Projections 8: internal indexing

Greg Young  |  09 March 2013

In the last post we introduced the new concept of fromStreams([]) that will join multiple streams into a single stream for your fold to be run against. We also introduced options and two options that can be used to control the re-ordering behaviour in a distributed environment. In this post we are going to look at how this concept is used internally in the Event Store in order to provide indexing of queries.

Let’s propose a scenario where you have 80,000,000 events in the Event Store. You wish to write a query that looks like:

fromAll().
    when({
        Foo: function(s,e) { ... },
        Bar: function(s,e) { ... },
        Baz: function(s,e) { ... }
    });

In the store there are a total of 500 Foo events, 100 Bar events, and 1000 Baz events. This query would be very very expensive to run as it would need to look through 80,000,000 events in order to run on the 1600 events that you are interested in (the equivalent of a table scan in sql). This query though can (and is) indexed internally!

If you look in options there is another option called “useEventIndexes” that defaults to true. If you enable this option, this query will only look at 1600 events and ignore the other 80,000,000!
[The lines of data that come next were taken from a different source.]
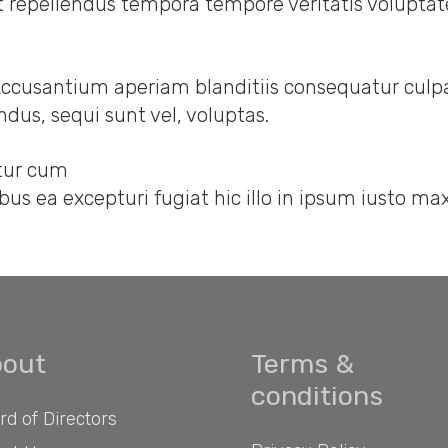
eat repellendus tempora tempore veritatis volupta
Accusantium aperiam blanditiis consequatur culpa
ndus, sequi sunt vel, voluptas.
ntur cum
ibus ea excepturi fugiat hic illo in ipsum iusto 
out
Terms &
conditions
rd of Directors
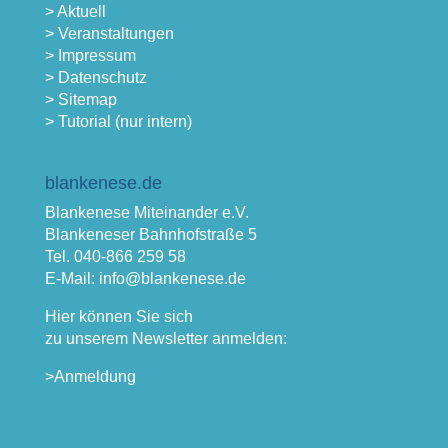
> Aktuell
> Veranstaltungen
> Impressum
> Datenschutz
> Sitemap
> Tutorial (nur intern)
blankenese.de
Blankenese Miteinander e.V.
Blankeneser Bahnhofstraße 5
Tel. 040-866 259 58
E-Mail: info@blankenese.de
Hier können Sie sich
zu unserem Newsletter anmelden:
>Anmeldung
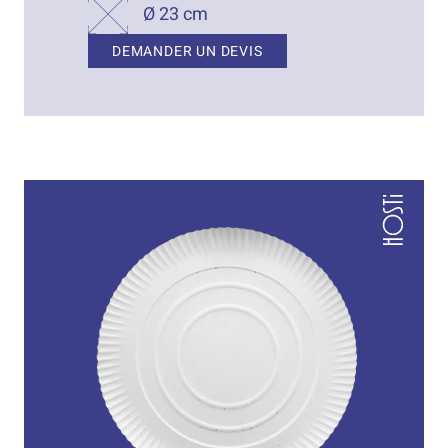
Ø 23 cm
DEMANDER UN DEVIS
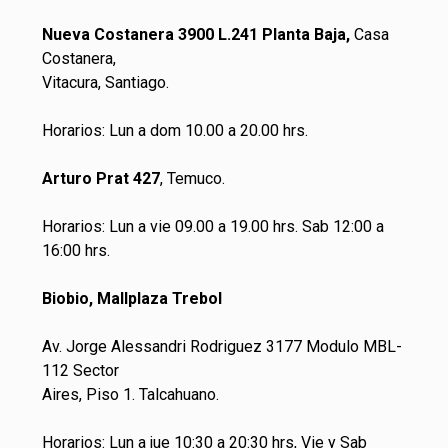
Nueva Costanera 3900 L.241 Planta Baja,
Casa
Costanera,
Vitacura, Santiago.
Horarios: Lun a dom 10.00 a 20.00 hrs.
Arturo Prat 427
, Temuco.
Horarios: Lun a vie 09.00 a 19.00 hrs. Sab 12:00 a
16:00 hrs.
Biobio, Mallplaza Trebol
Av. Jorge Alessandri Rodriguez 3177 Modulo MBL-
112 Sector
Aires, Piso 1. Talcahuano.
Horarios: Lun a jue 10:30 a 20:30 hrs, Vie y Sab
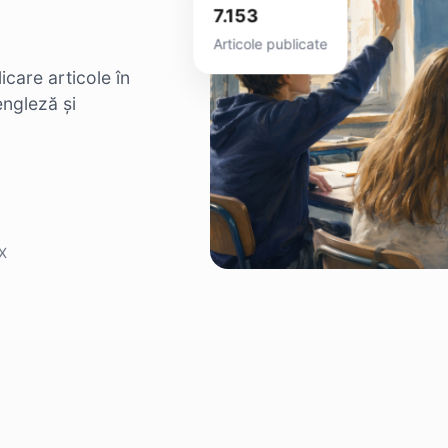
7.153
Articole publicate
icare articole în
engleză și
X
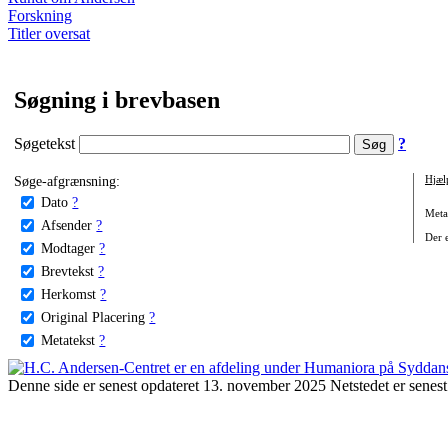
Forskning
Titler oversat
Søgning i brevbasen
Søgetekst
?
Søge-afgrænsning:
Hjæl
Dato
?
Metat
Afsender
?
Der e
Modtager
?
Brevtekst
?
Herkomst
?
Original Placering
?
Metatekst
?
Denne side er senest opdateret 13. november 2025 Netstedet er senest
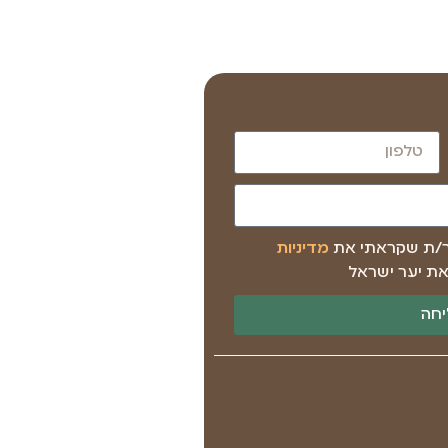
ר/ת שקראתי את
מדיניות
ת יער ישראל
חה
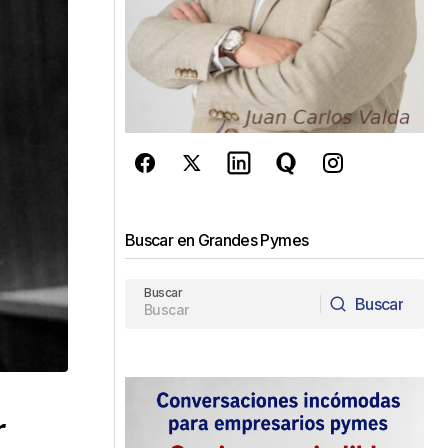
Buscar en Grandes Pymes
Buscar
Buscar
Buscar
r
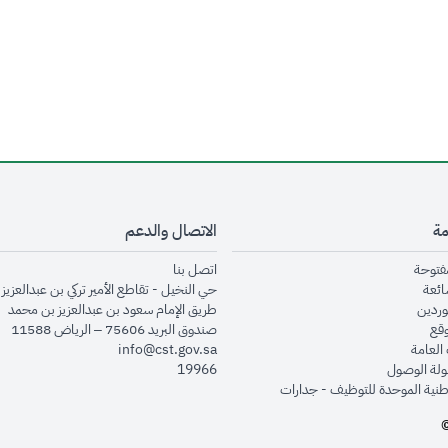
مة
الاتصال والدعم
opens in new window
opens in new window
مفتوحة
اتصل بنا
opens in new window
ائعة
حي النخيل - تقاطع الأمير تركي بن عبدالعزيز 
opens in new window
وردين
طريق الإمام سعود بن عبدالعزيز بن محمد
opens in new window
وقع
صندوق البريد 75606 – الرياض 11588
opens in new window
العامة
info@cst.gov.sa
opens in new window
لة الوصول
19966
opens in new window
طنية الموحدة للتوظيف - جدارات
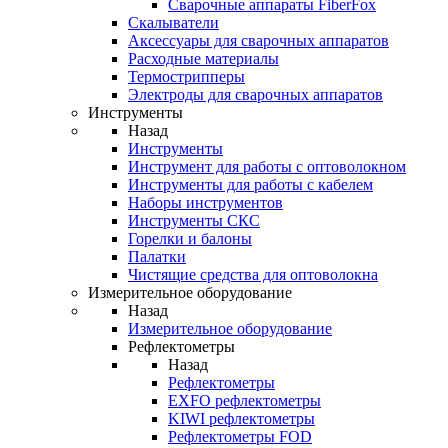
Cварочные аппараты FiberFox
Скалыватели
Аксессуары для сварочных аппаратов
Расходные материалы
Термострипперы
Электроды для сварочных аппаратов
Инструменты
Назад
Инструменты
Инструмент для работы с оптоволокном
Инструменты для работы с кабелем
Наборы инструментов
Инструменты СКС
Горелки и балоны
Палатки
Чистящие средства для оптоволокна
Измерительное оборудование
Назад
Измерительное оборудование
Рефлектометры
Назад
Рефлектометры
EXFO рефлектометры
KIWI рефлектометры
Рефлектометры FOD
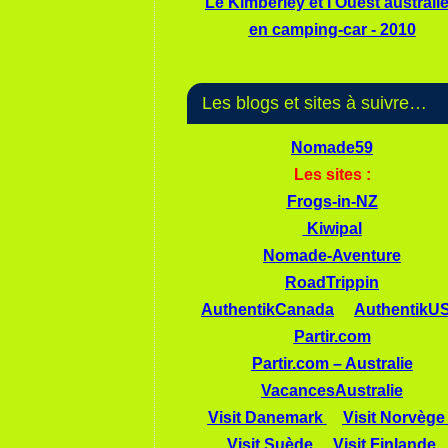
Le Kimberley et l'Ouest australi
en camping-car - 2010
Les blogs et sites à suivre…
Nomade59
Les sites :
Frogs-in-NZ
Kiwipal
Nomade-Aventure
RoadTrippin
AuthentikCanada
AuthentikU
Partir.com
Partir.com – Australie
VacancesAustralie
Visit Danemark
Visit Norvège
Visit Suède
Visit Finlande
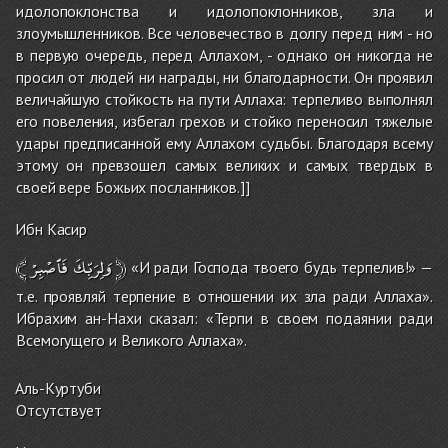
идолопоклонства и идолопоклонников, зла и
злоумышленников. Все человечество в долгу перед ним - но
в первую очередь, перед Аллахом, - однако он никогда не
просил от людей ни награды, ни благодарности. Он проявил
величайшую стойкость на пути Аллаха: терпеливо выполнял
его повеления, избегал грехов и стойко переносил тяжелые
удары предписанной ему Аллахом судьбы. Благодаря всему
этому он превзошел самых великих и самых твердых в
своей вере Божьих посланников.]]
Ибн Касир
﴾
فَٱصْبِرْ
وَلِرَبِّكَ
﴿
«И ради Господа твоего будь терпелив!» —
т.е. проявляй терпение в отношении их зла ради Аллаха».
Ибрахим ан-Нахи сказал: «Терпи в своем подаянии ради
Всемогущего и Великого Аллаха».
Аль-Куртуби
Отсутствует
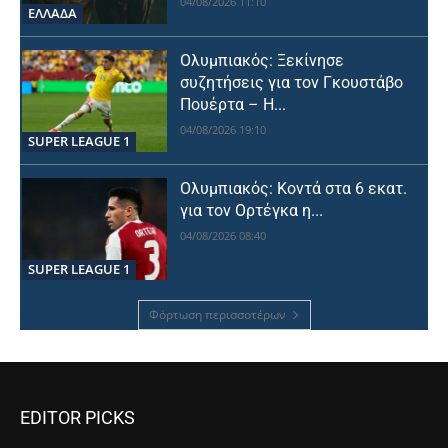
04/08/2026 11:10
ΕΛΛΑΔΑ
Ολυμπιακός: Ξεκίνησε
συζητήσεις για τον Γκουστάβο
Πουέρτα – Η...
04/08/2026 19:10
SUPER LEAGUE 1
Ολυμπιακός: Κοντά στα 6 εκατ.
για τον Ορτέγκα η...
04/08/2026 08:40
SUPER LEAGUE 1
Φόρτωση περισσοτέρων
EDITOR PICKS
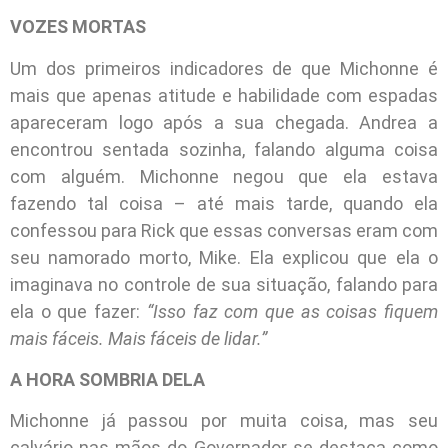
VOZES MORTAS
Um dos primeiros indicadores de que Michonne é
mais que apenas atitude e habilidade com espadas
apareceram logo após a sua chegada. Andrea a
encontrou sentada sozinha, falando alguma coisa
com alguém. Michonne negou que ela estava
fazendo tal coisa – até mais tarde, quando ela
confessou para Rick que essas conversas eram com
seu namorado morto, Mike. Ela explicou que ela o
imaginava no controle de sua situação, falando para
ela o que fazer:
“Isso faz com que as coisas fiquem
mais fáceis. Mais fáceis de lidar.”
A HORA SOMBRIA DELA
Michonne já passou por muita coisa, mas seu
calvário nas mãos do Governador se destaca como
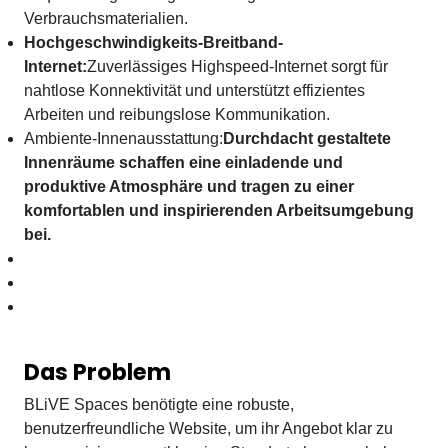
Verbrauchsmaterialien.
Hochgeschwindigkeits-Breitband-
Internet:
Zuverlässiges Highspeed-Internet sorgt für
nahtlose Konnektivität und unterstützt effizientes
Arbeiten und reibungslose Kommunikation.
Ambiente-Innenausstattung:
Durchdacht gestaltete
Innenräume schaffen eine einladende und
produktive Atmosphäre und tragen zu einer
komfortablen und inspirierenden Arbeitsumgebung
bei.
Das Problem
BLiVE Spaces benötigte eine robuste,
benutzerfreundliche Website, um ihr Angebot klar zu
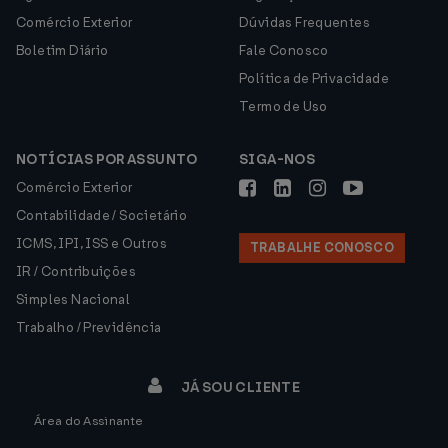
Comércio Exterior
Dúvidas Frequentes
Boletim Diário
Fale Conosco
Política de Privacidade
Termo de Uso
NOTÍCIAS POR ASSUNTO
SIGA-NOS
Comércio Exterior
Contabilidade / Societário
ICMS, IPI, ISS e Outros
TRABALHE CONOSCO
IR / Contribuições
Simples Nacional
Trabalho / Previdência
JÁ SOU CLIENTE
Área do Assinante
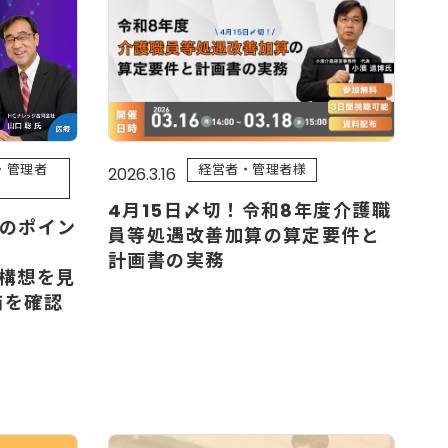
・管理者
経営者・管理者様
2026.3.16
4月15日〆切！令和8年度介護職
定のポイン
員等処遇改善加算の算定要件と
計画書の実務
構想を見
価を確認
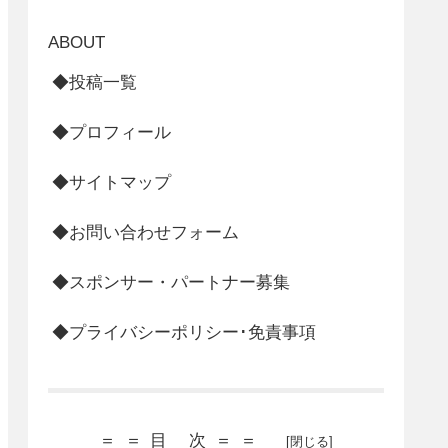
ABOUT
◆投稿一覧
◆プロフィール
◆サイトマップ
◆お問い合わせフォーム
◆スポンサー・パートナー募集
◆プライバシーポリシー･免責事項
＝＝目 次＝＝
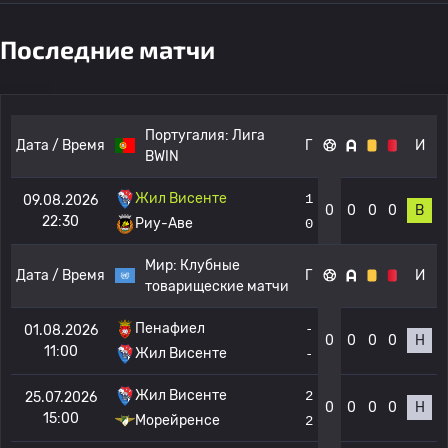
Последние матчи
Португалия:
Лига
Дата / Время
Г
И
BWIN
Жил Висенте
1
09.08.2026
0
0
0
0
В
22:30
Риу-Аве
0
Мир:
Клубные
Дата / Время
Г
И
товарищеские матчи
Пенафиел
-
01.08.2026
0
0
0
0
Н
11:00
Жил Висенте
-
Жил Висенте
2
25.07.2026
0
0
0
0
Н
15:00
Морейренсе
2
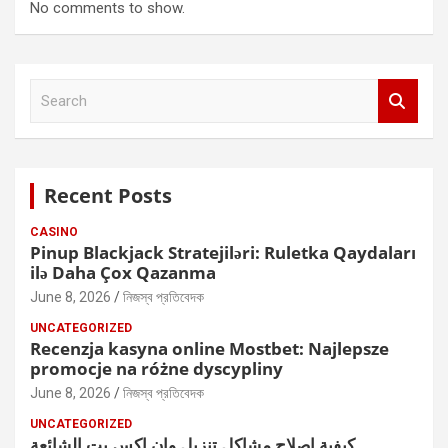
No comments to show.
S
e
a
r
c
Recent Posts
h
CASINO
Pinup Blackjack Stratejiləri: Ruletka Qaydaları
ilə Daha Çox Qazanma
June 8, 2026
নিজস্ব প্রতিবেদক
UNCATEGORIZED
Recenzja kasyna online Mostbet: Najlepsze
promocje na różne dyscypliny
June 8, 2026
নিজস্ব প্রতিবেদক
UNCATEGORIZED
كيفية إصلاح مشاكل تنزيل وان اكس بت الشائعة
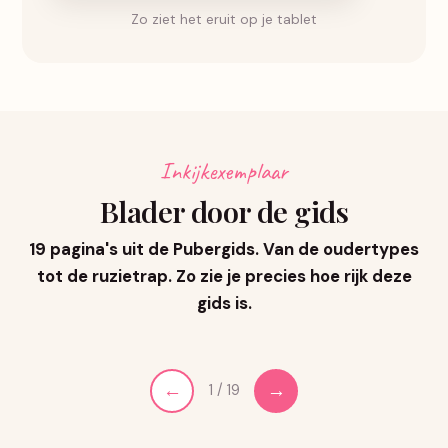
Zo ziet het eruit op je tablet
Inkijkexemplaar
Blader door de gids
19 pagina's uit de Pubergids. Van de oudertypes
tot de ruzietrap. Zo zie je precies hoe rijk deze
gids is.
←
→
1 / 19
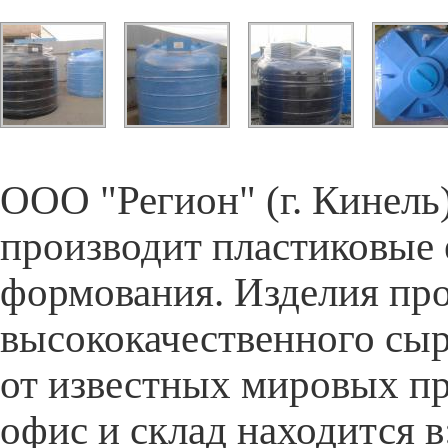
ООО "Регион" (г. Кинель)
производит пластиковые
формования. Изделия про
высококачественного сыр
от известных мировых пр
офис и склад находится в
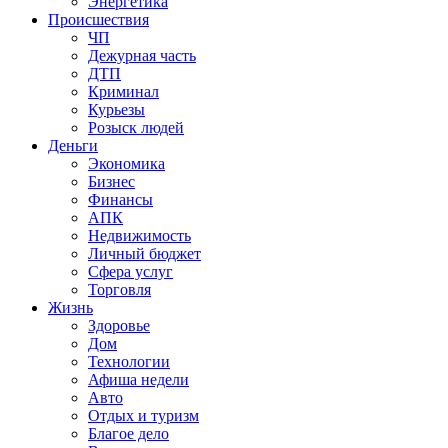
Энергетика
Происшествия
ЧП
Дежурная часть
ДТП
Криминал
Курьезы
Розыск людей
Деньги
Экономика
Бизнес
Финансы
АПК
Недвижимость
Личный бюджет
Сфера услуг
Торговля
Жизнь
Здоровье
Дом
Технологии
Афиша недели
Авто
Отдых и туризм
Благое дело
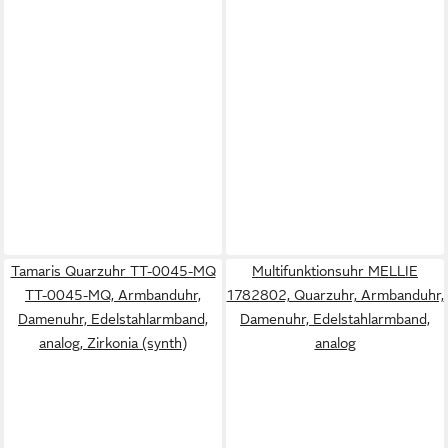
Tamaris Quarzuhr TT-0045-MQ
Multifunktionsuhr MELLIE
TT-0045-MQ, Armbanduhr,
1782802, Quarzuhr, Armbanduhr,
Damenuhr, Edelstahlarmband,
Damenuhr, Edelstahlarmband,
analog, Zirkonia (synth)
analog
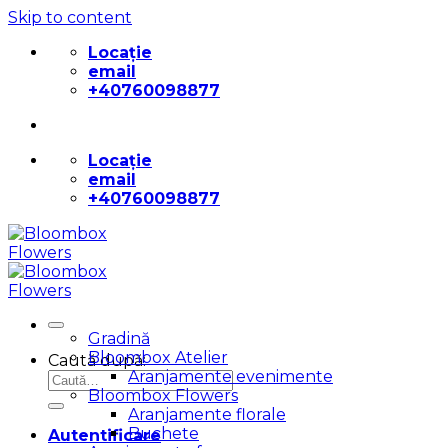
Skip to content
Locație
email
+40760098877
Locație
email
+40760098877
Gradină
Bloombox Atelier
Caută după:
Aranjamente evenimente
Bloombox Flowers
Aranjamente florale
Buchete
Autentificare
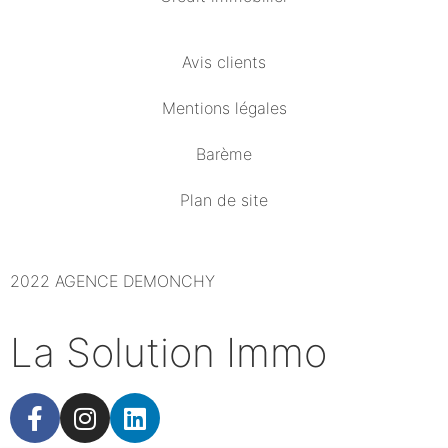
Avis clients
Mentions légales
Barème
Plan de site
2022 AGENCE DEMONCHY
La Solution Immo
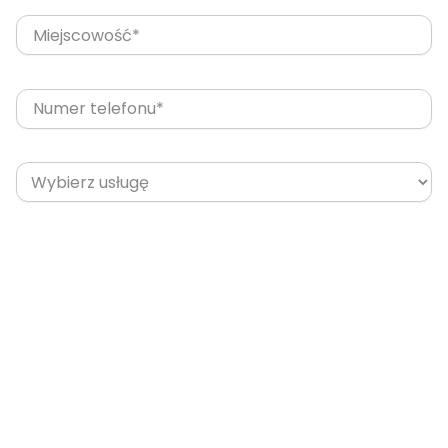
Wysyłając formularz, wyrażasz zgodę na przetwarzanie
Twoich danych osobowych podanych w formularzu w
celach handlowych, w tym sporządzenia i przedstawienia
oferty handlowej przez firmę Aslandi spółka z o.o. zgodnie z
polityką prywatności
.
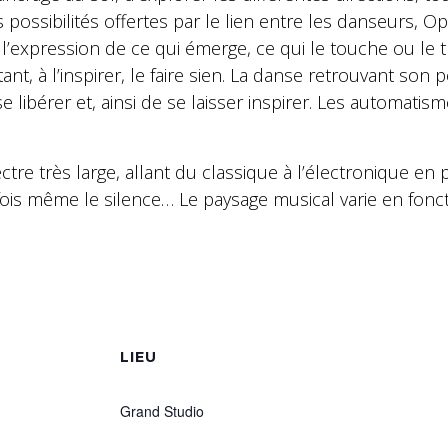
es possibilités offertes par le lien entre les danseurs, 
 l’expression de ce qui émerge, ce qui le touche ou le t
nt, à l’inspirer, le faire sien. La danse retrouvant son p
e libérer et, ainsi de se laisser inspirer. Les automatism
re très large, allant du classique à l’électronique e
fois même le silence… Le paysage musical varie en fonc
S
LIEU
Grand Studio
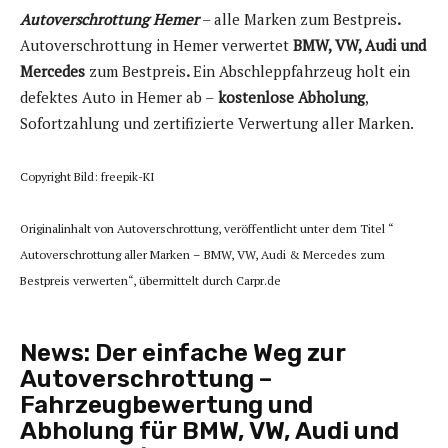
Autoverschrottung Hemer
– alle Marken zum Bestpreis
.
Autoverschrottung in Hemer verwertet
BMW, VW, Audi und
Mercedes
zum Bestpreis
.
Ein Abschleppfahrzeug holt ein
defektes Auto in Hemer ab –
kostenlose Abholung
,
Sofortzahlung und zertifizierte Verwertung aller Marken.
Copyright Bild: freepik-KI
Originalinhalt von Autoverschrottung, veröffentlicht unter dem Titel “
Autoverschrottung aller Marken – BMW, VW, Audi & Mercedes zum
Bestpreis verwerten“, übermittelt durch Carpr.de
News:
Der einfache Weg zur
Autoverschrottung –
Fahrzeugbewertung und
Abholung für BMW, VW, Audi und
This works using the same principles we have been learning in the blog post series. If you look there is a special projection in the Event Store called $by_event_type. This projection is at this point implemented internally but if it were written in JavaScript it would look something like:

fromAll().
    when({
        $any : function(s,e) { linkTo("$et-" + e.type, e); }
    });

In other words the projection will create a stream per event type named $et-{eventtype} that contains links to all events of that type. This standard projection can then be used in conjunction with other projections to provide indexing. Consider our original projection:

fromAll().
    when({
        Foo: function(s,e) { ... },
        Bar: function(s,e) { ... },
        Baz: function(s,e) { ... }
    });

This can now be converted into an indexed projection using fromStreams(). We can convert it into:

fromStreams(["$et-Foo", "$et-Bar", "$et-Baz"]).
    when({
        Foo: function(s,e) { ... },
        Bar: function(s,e) { ... },
        Baz: function(s,e) { ... }
    });

This is done by default. It will then read only from the three joined streams listed! not from all of the events in the system, in our example it will only see 1600 events, not the 80,000,000 that exist. This is how you can combine some of the ideas we have been looking at to provide indexing in various forms for your projections.